Required work: Extract the text from each of the records below, copying every line character for character and in its original order.
== == ==
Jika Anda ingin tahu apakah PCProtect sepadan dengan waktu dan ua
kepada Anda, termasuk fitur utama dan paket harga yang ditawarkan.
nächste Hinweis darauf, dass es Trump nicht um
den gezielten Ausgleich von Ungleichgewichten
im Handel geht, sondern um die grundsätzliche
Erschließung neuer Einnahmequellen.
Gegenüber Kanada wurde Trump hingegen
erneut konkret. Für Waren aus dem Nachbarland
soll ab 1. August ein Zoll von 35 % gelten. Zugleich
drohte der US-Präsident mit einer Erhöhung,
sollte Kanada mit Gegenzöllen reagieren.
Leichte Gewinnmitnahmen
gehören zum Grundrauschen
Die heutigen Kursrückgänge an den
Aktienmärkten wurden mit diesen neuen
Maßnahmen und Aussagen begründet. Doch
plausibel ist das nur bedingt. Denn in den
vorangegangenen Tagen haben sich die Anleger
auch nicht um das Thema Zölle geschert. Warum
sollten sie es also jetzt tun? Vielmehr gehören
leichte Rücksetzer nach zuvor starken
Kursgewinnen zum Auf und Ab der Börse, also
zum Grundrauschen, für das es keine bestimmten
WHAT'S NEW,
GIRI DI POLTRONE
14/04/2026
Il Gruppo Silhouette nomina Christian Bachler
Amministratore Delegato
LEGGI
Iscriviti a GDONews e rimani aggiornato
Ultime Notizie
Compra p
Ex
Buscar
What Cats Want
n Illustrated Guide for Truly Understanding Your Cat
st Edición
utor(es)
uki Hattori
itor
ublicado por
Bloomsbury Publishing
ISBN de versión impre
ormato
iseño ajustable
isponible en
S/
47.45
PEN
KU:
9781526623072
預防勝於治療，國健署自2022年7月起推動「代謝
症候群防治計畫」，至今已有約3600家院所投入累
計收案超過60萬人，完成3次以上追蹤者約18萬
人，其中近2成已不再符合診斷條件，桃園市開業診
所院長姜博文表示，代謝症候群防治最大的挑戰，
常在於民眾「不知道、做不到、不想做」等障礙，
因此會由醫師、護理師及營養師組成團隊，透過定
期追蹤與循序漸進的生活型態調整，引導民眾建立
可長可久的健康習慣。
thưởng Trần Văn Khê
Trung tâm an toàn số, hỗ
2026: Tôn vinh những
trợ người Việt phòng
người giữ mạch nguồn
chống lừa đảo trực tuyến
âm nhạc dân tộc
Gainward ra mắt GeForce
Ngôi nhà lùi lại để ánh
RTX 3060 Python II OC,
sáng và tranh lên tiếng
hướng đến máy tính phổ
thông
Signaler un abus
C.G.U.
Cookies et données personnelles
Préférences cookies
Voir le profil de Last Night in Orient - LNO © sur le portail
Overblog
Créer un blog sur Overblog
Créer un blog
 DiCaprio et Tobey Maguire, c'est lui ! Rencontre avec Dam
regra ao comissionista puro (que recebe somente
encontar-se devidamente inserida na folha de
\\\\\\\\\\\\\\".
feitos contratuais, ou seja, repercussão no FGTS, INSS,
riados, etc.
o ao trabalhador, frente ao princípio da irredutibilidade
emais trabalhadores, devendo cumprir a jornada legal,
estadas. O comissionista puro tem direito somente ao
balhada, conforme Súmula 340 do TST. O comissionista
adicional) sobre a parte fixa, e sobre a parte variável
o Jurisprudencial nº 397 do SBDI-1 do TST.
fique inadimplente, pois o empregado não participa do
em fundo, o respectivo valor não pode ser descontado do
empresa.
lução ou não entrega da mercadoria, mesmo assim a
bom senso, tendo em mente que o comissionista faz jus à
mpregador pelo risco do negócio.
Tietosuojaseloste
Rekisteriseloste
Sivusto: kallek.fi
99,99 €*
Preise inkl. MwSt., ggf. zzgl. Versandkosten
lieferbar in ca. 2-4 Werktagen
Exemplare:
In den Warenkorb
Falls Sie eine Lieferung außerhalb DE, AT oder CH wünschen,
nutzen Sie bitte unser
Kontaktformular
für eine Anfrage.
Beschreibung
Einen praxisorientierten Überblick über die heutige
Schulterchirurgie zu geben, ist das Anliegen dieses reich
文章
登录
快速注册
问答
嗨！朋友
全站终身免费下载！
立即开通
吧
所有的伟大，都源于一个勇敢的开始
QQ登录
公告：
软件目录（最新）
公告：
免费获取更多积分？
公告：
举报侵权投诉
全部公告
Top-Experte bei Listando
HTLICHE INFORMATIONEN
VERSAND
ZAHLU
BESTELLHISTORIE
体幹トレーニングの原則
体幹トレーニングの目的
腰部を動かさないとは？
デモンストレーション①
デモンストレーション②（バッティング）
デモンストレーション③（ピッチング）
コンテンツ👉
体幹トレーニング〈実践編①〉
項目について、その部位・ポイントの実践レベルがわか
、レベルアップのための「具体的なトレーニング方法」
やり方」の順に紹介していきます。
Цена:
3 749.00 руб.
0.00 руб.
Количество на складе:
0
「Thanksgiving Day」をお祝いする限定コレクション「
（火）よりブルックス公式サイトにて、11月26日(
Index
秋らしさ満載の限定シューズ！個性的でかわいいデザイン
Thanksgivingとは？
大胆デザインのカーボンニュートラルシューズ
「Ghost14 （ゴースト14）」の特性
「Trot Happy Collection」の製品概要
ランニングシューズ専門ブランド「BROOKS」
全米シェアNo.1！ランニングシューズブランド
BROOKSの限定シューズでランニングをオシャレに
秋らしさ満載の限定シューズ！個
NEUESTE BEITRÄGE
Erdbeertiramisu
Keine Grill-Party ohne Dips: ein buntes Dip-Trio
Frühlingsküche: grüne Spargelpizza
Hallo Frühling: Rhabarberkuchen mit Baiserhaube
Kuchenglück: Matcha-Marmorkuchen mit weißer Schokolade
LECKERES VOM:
== == ==
Task result:
Jika Anda ingin tahu apakah PCProtect sepadan dengan waktu dan ua
kepada Anda, termasuk fitur utama dan paket harga yang ditawarkan.
nächste Hinweis darauf, dass es Trump nicht um
den gezielten Ausgleich von Ungleichgewichten
im Handel geht, sondern um die grundsätzliche
Erschließung neuer Einnahmequellen.
Gegenüber Kanada wurde Trump hingegen
erneut konkret. Für Waren aus dem Nachbarland
soll ab 1. August ein Zoll von 35 % gelten. Zugleich
drohte der US-Präsident mit einer Erhöhung,
sollte Kanada mit Gegenzöllen reagieren.
Leichte Gewinnmitnahmen
gehören zum Grundrauschen
Die heutigen Kursrückgänge an den
Aktienmärkten wurden mit diesen neuen
Maßnahmen und Aussagen begründet. Doch
plausibel ist das nur bedingt. Denn in den
vorangegangenen Tagen haben sich die Anleger
auch nicht um das Thema Zölle geschert. Warum
sollten sie es also jetzt tun? Vielmehr gehören
leichte Rücksetzer nach zuvor starken
Kursgewinnen zum Auf und Ab der Börse, also
zum Grundrauschen, für das es keine bestimmten
WHAT'S NEW,
GIRI DI POLTRONE
14/04/2026
Il Gruppo Silhouette nomina Christian Bachler
Amministratore Delegato
LEGGI
Iscriviti a GDONews e rimani aggiornato
Ultime Notizie
Compra p
Ex
Buscar
What Cats Want
n Illustrated Guide for Truly Understanding Your Cat
st Edición
utor(es)
uki Hattori
itor
ublicado por
Bloomsbury Publishing
ISBN de versión impre
ormato
iseño ajustable
isponible en
S/
47.45
PEN
KU:
9781526623072
預防勝於治療，國健署自2022年7月起推動「代謝
症候群防治計畫」，至今已有約3600家院所投入累
計收案超過60萬人，完成3次以上追蹤者約18萬
人，其中近2成已不再符合診斷條件，桃園市開業診
所院長姜博文表示，代謝症候群防治最大的挑戰，
常在於民眾「不知道、做不到、不想做」等障礙，
因此會由醫師、護理師及營養師組成團隊，透過定
期追蹤與循序漸進的生活型態調整，引導民眾建立
可長可久的健康習慣。
thưởng Trần Văn Khê
Trung tâm an toàn số, hỗ
2026: Tôn vinh những
trợ người Việt phòng
người giữ mạch nguồn
chống lừa đảo trực tuyến
âm nhạc dân tộc
Gainward ra mắt GeForce
Ngôi nhà lùi lại để ánh
RTX 3060 Python II OC,
sáng và tranh lên tiếng
hướng đến máy tính phổ
thông
Signaler un abus
C.G.U.
Cookies et données personnelles
Préférences cookies
Voir le profil de Last Night in Orient - LNO © sur le portail
Overblog
Créer un blog sur Overblog
Créer un blog
 DiCaprio et Tobey Maguire, c'est lui ! Rencontre avec Dam
regra ao comissionista puro (que recebe somente
encontar-se devidamente inserida na folha de
\\\\\\\\\\\\\\".
feitos contratuais, ou seja, repercussão no FGTS, INSS,
riados, etc.
o ao trabalhador, frente ao princípio da irredutibilidade
emais trabalhadores, devendo cumprir a jornada legal,
estadas. O comissionista puro tem direito somente ao
balhada, conforme Súmula 340 do TST. O comissionista
adicional) sobre a parte fixa, e sobre a parte variável
o Jurisprudencial nº 397 do SBDI-1 do TST.
fique inadimplente, pois o empregado não participa do
em fundo, o respectivo valor não pode ser descontado do
empresa.
lução ou não entrega da mercadoria, mesmo assim a
bom senso, tendo em mente que o comissionista faz jus à
mpregador pelo risco do negócio.
Tietosuojaseloste
Rekisteriseloste
Sivusto: kallek.fi
99,99 €*
Preise inkl. MwSt., ggf. zzgl. Versandkosten
lieferbar in ca. 2-4 Werktagen
Exemplare:
In den Warenkorb
Falls Sie eine Lieferung außerhalb DE, AT oder CH wünschen,
nutzen Sie bitte unser
Kontaktformular
für eine Anfrage.
Beschreibung
Einen praxisorientierten Überblick über die heutige
Schulterchirurgie zu geben, ist das Anliegen dieses reich
文章
登录
快速注册
问答
嗨！朋友
全站终身免费下载！
立即开通
吧
所有的伟大，都源于一个勇敢的开始
QQ登录
公告：
软件目录（最新）
公告：
免费获取更多积分？
公告：
举报侵权投诉
全部公告
Top-Experte bei Listando
HTLICHE INFORMATIONEN
VERSAND
ZAHLU
BESTELLHISTORIE
体幹トレーニングの原則
体幹トレーニングの目的
腰部を動かさないとは？
デモンストレーション①
デモンストレーション②（バッティング）
デモンストレーション③（ピッチング）
コンテンツ👉
体幹トレーニング〈実践編①〉
項目について、その部位・ポイントの実践レベルがわか
、レベルアップのための「具体的なトレーニング方法」
やり方」の順に紹介していきます。
Цена:
3 749.00 руб.
0.00 руб.
Количество на складе:
0
「Thanksgiving Day」をお祝いする限定コレクション「
（火）よりブルックス公式サイトにて、11月26日(
Index
秋らしさ満載の限定シューズ！個性的でかわいいデザイン
Thanksgivingとは？
大胆デザインのカーボンニュートラルシューズ
「Ghost14 （ゴースト14）」の特性
「Trot Happy Collection」の製品概要
ランニングシューズ専門ブランド「BROOKS」
全米シェアNo.1！ランニングシューズブランド
BROOKSの限定シューズでランニングをオシャレに
秋らしさ満載の限定シューズ！個
NEUESTE BEITRÄGE
Erdbeertiramisu
Keine Grill-Party ohne Dips: ein buntes Dip-Trio
Frühlingsküche: grüne Spargelpizza
Hallo Frühling: Rhabarberkuchen mit Baiserhaube
Kuchenglück: Matcha-Marmorkuchen mit weißer Schokolade
LECKERES VOM:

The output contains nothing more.